5-1-1- Préliminaires : principales raisons pour l’utilisation de ces modèles extérieurs

Autant l’utilisation de métaphores permet souvent, en superposition à un champ conceptuel particulier, de cerner une réalité complexe d’un seul coup d’œil, autant l’utilisation d’un modèle extérieur à son champ théorique me semble à la fois pouvoir enrichir et parfois rendre plus clair certaines de ces notions. Lorsque ceci est nécessaire, il paraît utile, voire central, de travailler avec ces outils extérieurs de la façon la plus pointue pour éclaircir leur aspect heuristique, ce qui peut justifier amplement de la raison de leur utilisation.

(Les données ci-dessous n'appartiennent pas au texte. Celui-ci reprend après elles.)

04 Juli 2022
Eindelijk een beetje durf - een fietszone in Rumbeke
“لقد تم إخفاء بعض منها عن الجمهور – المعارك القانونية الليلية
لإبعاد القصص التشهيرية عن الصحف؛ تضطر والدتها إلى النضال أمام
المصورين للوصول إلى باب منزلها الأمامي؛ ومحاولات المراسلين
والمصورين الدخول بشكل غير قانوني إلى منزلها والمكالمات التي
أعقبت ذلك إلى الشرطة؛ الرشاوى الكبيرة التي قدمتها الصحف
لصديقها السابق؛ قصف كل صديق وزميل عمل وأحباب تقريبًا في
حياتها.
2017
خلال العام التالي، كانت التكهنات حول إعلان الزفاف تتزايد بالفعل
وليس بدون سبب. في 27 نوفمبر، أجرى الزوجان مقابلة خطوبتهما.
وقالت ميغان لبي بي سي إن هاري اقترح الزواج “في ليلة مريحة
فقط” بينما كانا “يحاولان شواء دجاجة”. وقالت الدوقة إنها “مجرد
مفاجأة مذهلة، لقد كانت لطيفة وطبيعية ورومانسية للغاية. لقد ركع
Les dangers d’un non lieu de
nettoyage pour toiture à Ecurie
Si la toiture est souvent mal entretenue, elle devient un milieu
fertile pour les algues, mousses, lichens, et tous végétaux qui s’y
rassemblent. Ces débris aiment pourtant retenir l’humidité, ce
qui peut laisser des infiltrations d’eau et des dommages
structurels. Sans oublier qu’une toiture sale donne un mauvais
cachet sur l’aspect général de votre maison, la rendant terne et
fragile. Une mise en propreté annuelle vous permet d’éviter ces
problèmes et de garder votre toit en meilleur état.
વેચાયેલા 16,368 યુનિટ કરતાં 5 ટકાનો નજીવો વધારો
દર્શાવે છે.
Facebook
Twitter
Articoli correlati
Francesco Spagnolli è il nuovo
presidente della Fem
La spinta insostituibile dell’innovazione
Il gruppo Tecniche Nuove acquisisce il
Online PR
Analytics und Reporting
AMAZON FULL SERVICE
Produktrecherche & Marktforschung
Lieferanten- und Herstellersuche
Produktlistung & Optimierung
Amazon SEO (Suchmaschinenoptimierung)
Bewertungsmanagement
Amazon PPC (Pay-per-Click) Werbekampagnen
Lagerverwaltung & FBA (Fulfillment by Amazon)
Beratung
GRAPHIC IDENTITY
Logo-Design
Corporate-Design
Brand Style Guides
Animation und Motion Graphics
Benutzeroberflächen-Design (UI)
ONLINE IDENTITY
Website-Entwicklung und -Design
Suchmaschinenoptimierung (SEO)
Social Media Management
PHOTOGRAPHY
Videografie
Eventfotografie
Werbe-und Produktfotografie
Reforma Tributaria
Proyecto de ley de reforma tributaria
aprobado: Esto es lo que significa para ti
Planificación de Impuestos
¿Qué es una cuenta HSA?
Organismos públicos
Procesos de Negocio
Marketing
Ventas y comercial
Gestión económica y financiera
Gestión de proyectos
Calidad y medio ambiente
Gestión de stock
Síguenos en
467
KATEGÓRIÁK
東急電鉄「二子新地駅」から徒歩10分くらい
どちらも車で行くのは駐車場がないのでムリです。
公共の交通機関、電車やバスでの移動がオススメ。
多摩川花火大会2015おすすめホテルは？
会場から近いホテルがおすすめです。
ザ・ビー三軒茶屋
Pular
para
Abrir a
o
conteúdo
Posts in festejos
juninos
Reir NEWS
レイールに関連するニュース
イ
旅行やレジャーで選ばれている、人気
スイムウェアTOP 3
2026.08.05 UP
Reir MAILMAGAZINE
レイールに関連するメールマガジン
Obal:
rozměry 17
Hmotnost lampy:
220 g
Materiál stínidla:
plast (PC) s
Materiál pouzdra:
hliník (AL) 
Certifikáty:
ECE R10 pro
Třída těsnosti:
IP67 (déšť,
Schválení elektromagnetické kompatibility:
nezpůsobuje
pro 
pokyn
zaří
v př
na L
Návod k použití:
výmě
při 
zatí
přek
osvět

Je perçois la validité conceptuelle de l’emploi des outils suivants : objet fractal ; force de gravité et attracteur étrange, concepts empruntées à la physique, en cela que, durant les cinq années et demi passées en compagnie d’une population de psychotiques déficitaires et autistes dans le cadre d’un atelier peinture, ces concepts extérieurs m‘ont paru porteur de signification dans ce que j’observais. Ils ont certes par moments été rejetés par crainte de mélanger des champs trop différents, mais ils revenaient avec insistance. Au final, ils sont constamment demeurés en toile de fond pour guider ma pensée, celle-ci si souvent malmenée par ce qui a trop souvent pu m’apparaître comme une pauvreté des processus de symbolisations de la population à laquelle j’avais affaire. A chaque fois que, pris d’une dépression passagère ou d’une envie tenace de tout arrêter, à chaque fois que mon optimisme se trouvait débordé par mon impatience, l’usage de ce que je ne concevais que comme métaphores me servait de guide. Ce guide était néanmoins à cette époque certes encore très flou, encore plaqué sur toute une série d’autres théories qui éclairaient sporadiquement, à certaines périodes, mon appareil (à continuer) à penser les pensées.

Pris alors d’une difficulté surmoïque pour tuer mon père interne et pouvoir vraiment m’installer et percer dans ma recherche 10 , j’avais à chaque fois tendance à exclure ce canevas encore très global et mal différencié, et revenais sur des points plus réducteurs de ma problématique qui m’empêchaient toute vision d’ensemble. Craignant de faire un grand écart trop important dans la forme et d’avoir une vision trop éloignée des centres d’intérêts cliniques et métapsychologiques dans le fond, je laissais provisoirement tout cela de côté. J’alternais alors entre une vision holistique et réductionniste, ne parvenant pas à concevoir toutes les parties afin d’enfin pouvoir en assembler le tout.

A cette époque chaque période de dissipation des doutes me démontrait néanmoins la validité et le caractère opérationnel de ce canevas. Ce fut alors lui qui me guida (de façon alors très empirique faute d’avoir pu encore ramener ces concepts extérieurs dans mon champ d’investigation) lors de l’écriture de mon DEA. D’autres « découvertes » ultérieures, durant cette phase difficile d’élaboration de cette thèse, furent en partie validées soit par des écrits issus d’auteurs publiés (notamment par J. Doron, 2002, lorsqu’il souligne l’existence de signifiants formels dans les traces graphiques), soit par des résonances émises par mon directeur de recherche ou des étudiants de son séminaire.

S’il ne me semblait alors, fort de ces quelques appuis, ne pas pouvoir faire entièrement fausse route, il restait néanmoins que je ne parvenais pas à unifier mes pensées. Plutôt que fécondes, j’avais l’impression qu’elles ne parvenaient à terminer aucune démonstration, tout restait encore intuition.

Il ne me semble plus en être là à présent pour la bonne et simple raison que l’effort actuel va dans le sens d’une construction plus unifiée.

Notes
10.

Problématique mise en lumière par D. Anzieu, 1981, en ce qui concerne la phase obligée du dépassement du conflit moi/ surmoi / idéal du moi.